Wacol is home for correctional centre inmates at:

- Arthur Gorrie Correctional Centre, a high security remand centre at 3068 Ipswich Road
- Brisbane Correctional Centre (previously known as Sir David Longland Correctional Centre), high security prison at 234 Wacol Station Road
- Brisbane Women's Correctional Centre, a high security prison for women at 176 Grindle Road
- Brisbane Youth Detention Centre, a facility for 10- to 17-year-olds at 99 Wolston Park Road
- Wolston Correctional Centre, a high security prison at 176 Grindle Road

The Park Centre for Mental Health, formerly known as the Wolston Park Hospital, has acted as an institution for the mentally ill since 1865. It is at the corner of Ellerton Drive and Wolston Park Road and can also be accessed from Ellerton Road.

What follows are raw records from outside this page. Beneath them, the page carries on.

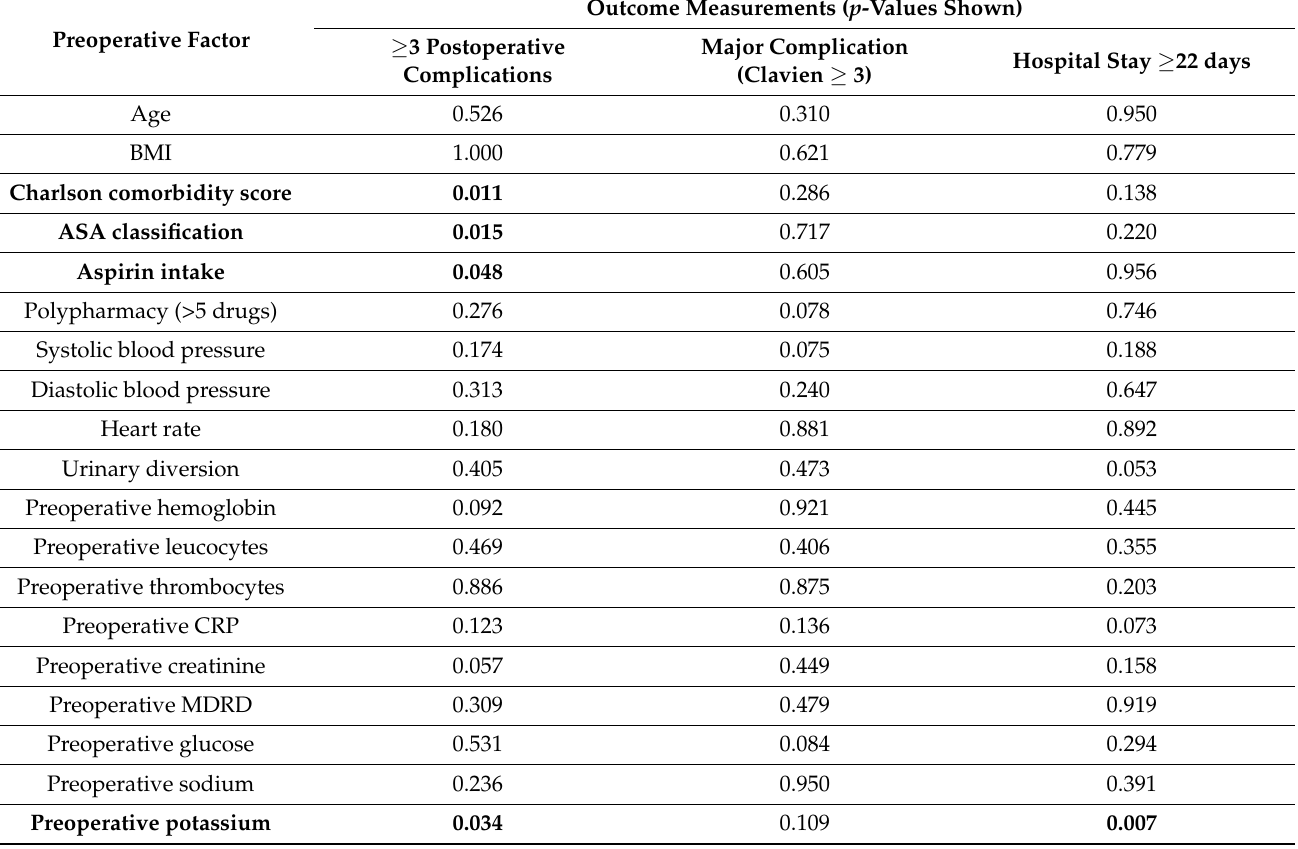
Table 2. Univariate analysis of the association between preoperative factors and postoperative outcome measurements. p -values are presented. Statistically significant results are marked in bold.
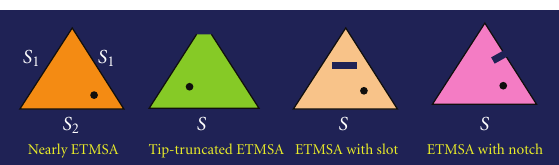
Figure 2: Methods obtaining circular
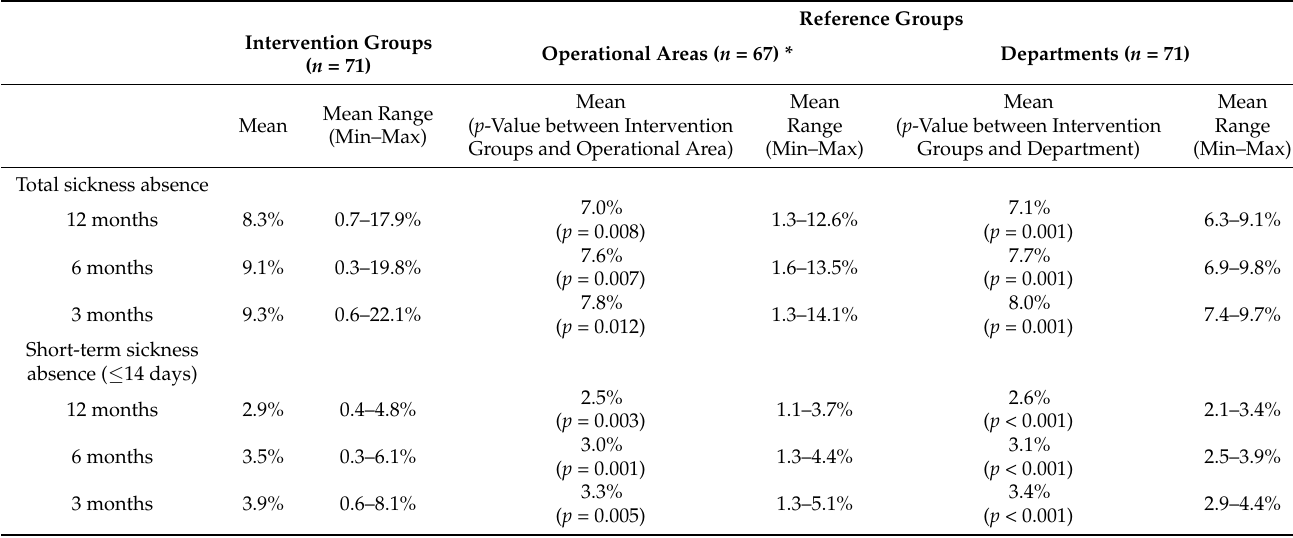
Table 3. Average levels and range of total and short-term sickness absence registered 12, 6, and 3 months prior to implementation of the measures (2017 and 2018), in the intervention and reference groups, and p -values for the respective differences between these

The Royal Society for the Prevention of Cruelty to Animals operate their Brisbane animal hospital and adoption shelter at 139 Wacol Station Road.

Wacol Wastewater Treatment Plant is a sewage treatment plant at 176A Grindle Road. It is operated by Queensland Urban Utilities.

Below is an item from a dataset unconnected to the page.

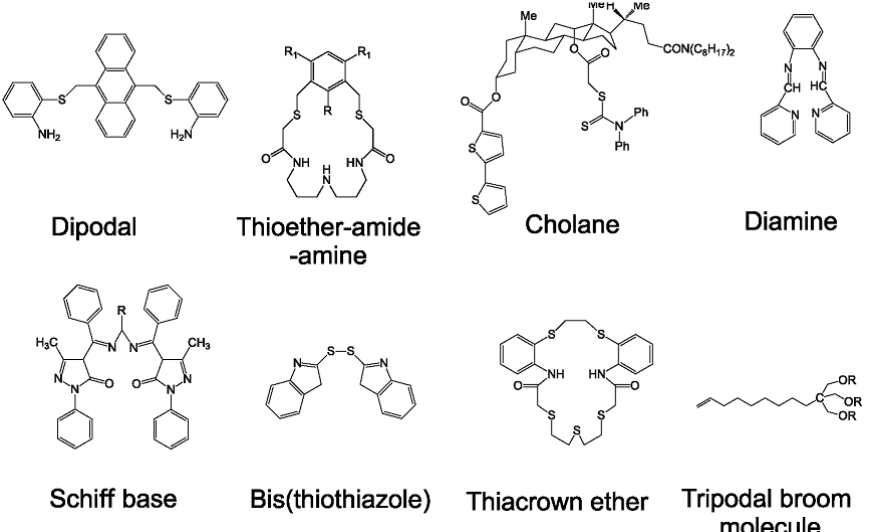
Figure 2. The depiction of the structures of some compounds commonly used as silver ionophores based on data given in paper [1].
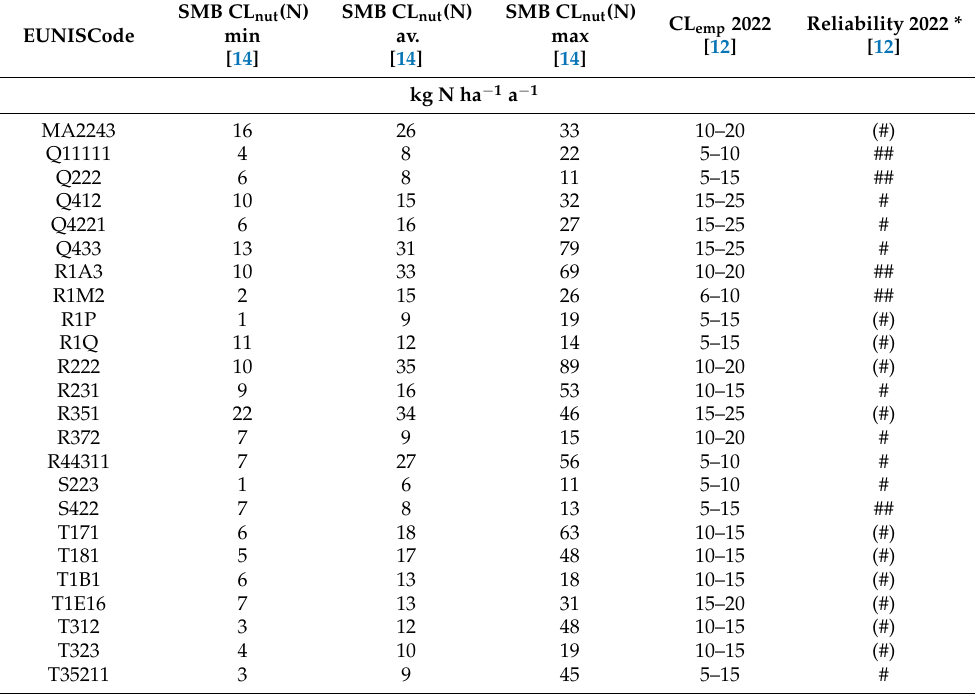
Table 24. Comparison of the CL nut (N)-ranges according to different methods.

There is also a significant industrial park located in the area.

== Education ==
Carole Park State School is a government primary (Prep-6) school for boys and girls at 260 Waterford Road. In 2018, the school had an enrolment of 201 students with 16 teachers (14 full-time equivalent) and 27 non-teaching staff (15 full-time equivalent). It includes a special education program.

Brisbane Youth Education and Training Centre is a primary and secondary (6-12) educational unit for boys and girls at the Brisbane Youth Detention Centre, 99 Wolston Park Road. In 2018, the school had an enrolment of 124 students with 33 teachers (29 full-time equivalent) and 25 non-teaching staff (18 full-time equivalent).

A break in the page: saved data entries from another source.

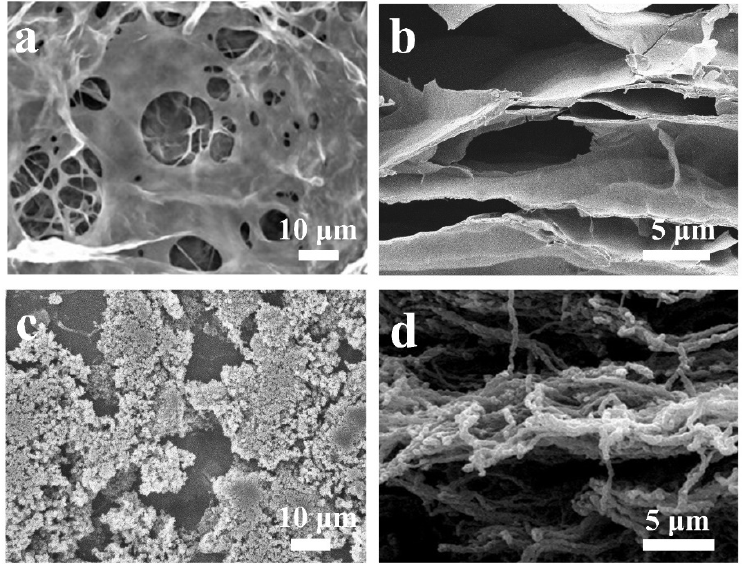
Figure 1. SEM images of ( a ) the surface; ( b ) cross section of MXene/CNF aerogel films; ( c ) the surface; ( d ) cross section of MXene/CNF–PANI aerogel films.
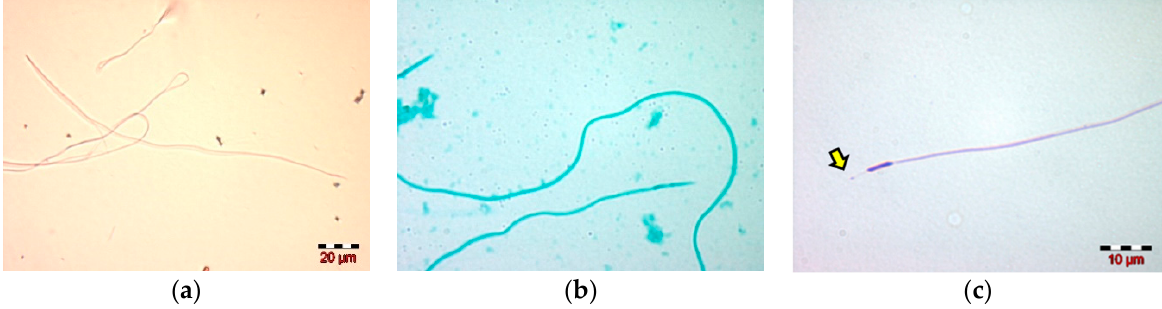
Figure 2. Microscopic images: ( a ) drone spermatozoa stained with Eosin G; ( b ) Spermac; ( c ) Diff-Quik.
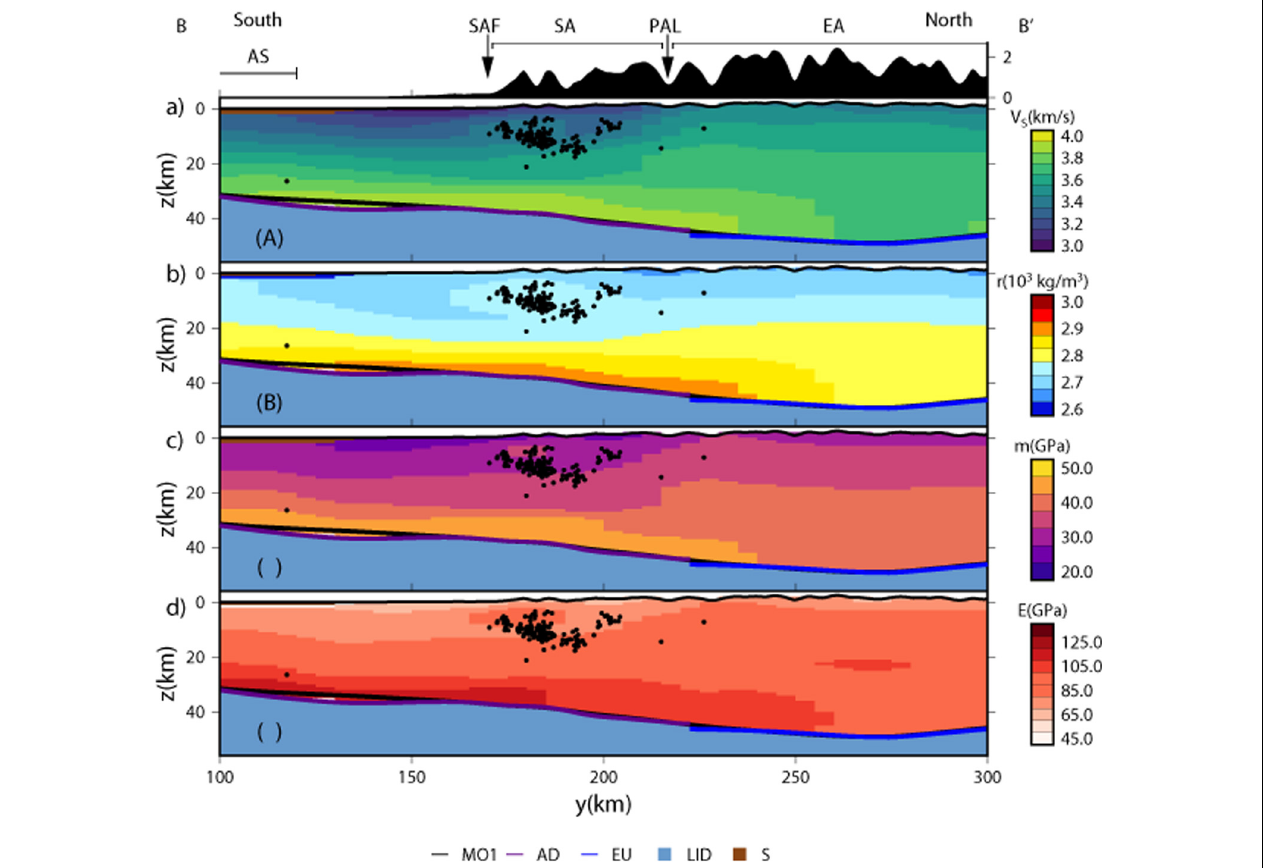
FIGURE 11 | Vertical section for the well-defined part of profile BB’ ( Figure 9E ; starting from y = 100 km) with the values of (A) V S , (B) ρ ; (C) µ , and (D) E. Black line: trace of MO1; violet line: trace of Adria (AD) Moho; blue line: trace of Eurasia (EU) Moho; black dots: hypocenters of earthquake with M D ≥ 2.0 and distance ≤ 10 km from profile BB’ for the 1988–2018 time span extracted from the OGS bulletins 1 . SA, Southern Alps; EA, Eastern Alps; AS, Adriatic Sea; SAF, Southern Alps foothills; PAL, Periadriatic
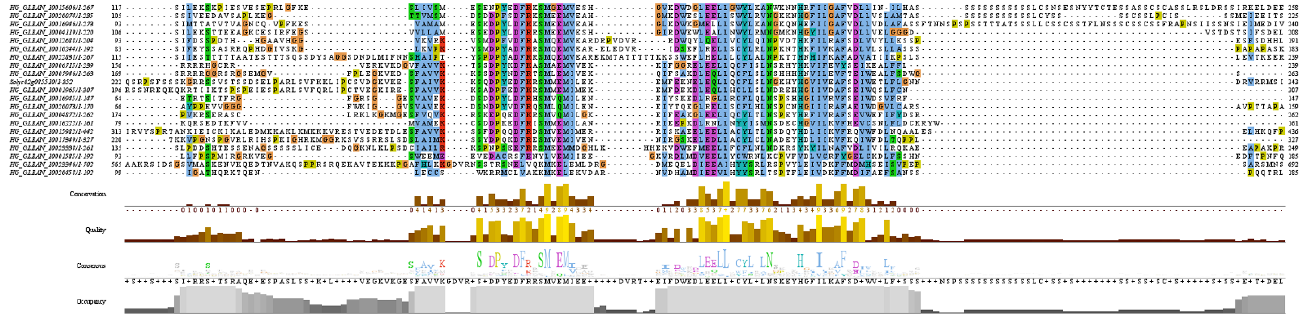
Figure 2. Sequence alignment of OVATE homologous proteins between bottle gourd and tomato.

There is no mainstream secondary school in Wacol; the nearest are Glenala State High School in Durack to the east, Forest Lake State High School in Forest Lake to the south-east, and Woodcrest State College in Springfield to the south.

== Amenities ==
Gailes Golf Club is an 18-hole golf course for members and visitors at 299 Wilruna Street.

Wolston Park Golf Club is an 18-hole golf course for members and visitors at Ellerton Drive (corner of Boyce Road, ).

There are a number of parks in the area:

- M. Z. Holland Memorial Park at 57 Monterey Street
- Newton Place Park at 26 Newton Place
- PJ McIlwain Place at 221 Grindle Road, home ground of the Centenary Junior Rugby League
- Pooh Corner at 205 Wacol Station Road
- Progress Road Park at 440 Progress Road
- Wacol Bushlands at 3063 Ipswich Road

== Transport ==
The Ipswich Motorway crosses the suburb. A major upgrade of the road was completed in 2010. The Logan Motorway connects to the Ipswich Motorway in the south of the suburb.

Wacol railway station and Gailes railway station (which, despite its name, is located in Wacol) provides access to regular Queensland Rail City network services to Brisbane, Ipswich and Rosewood via Ipswich.

In the , 11.2% of employed people traveled to work on public transport and 66.3% by car (either as driver or as passenger).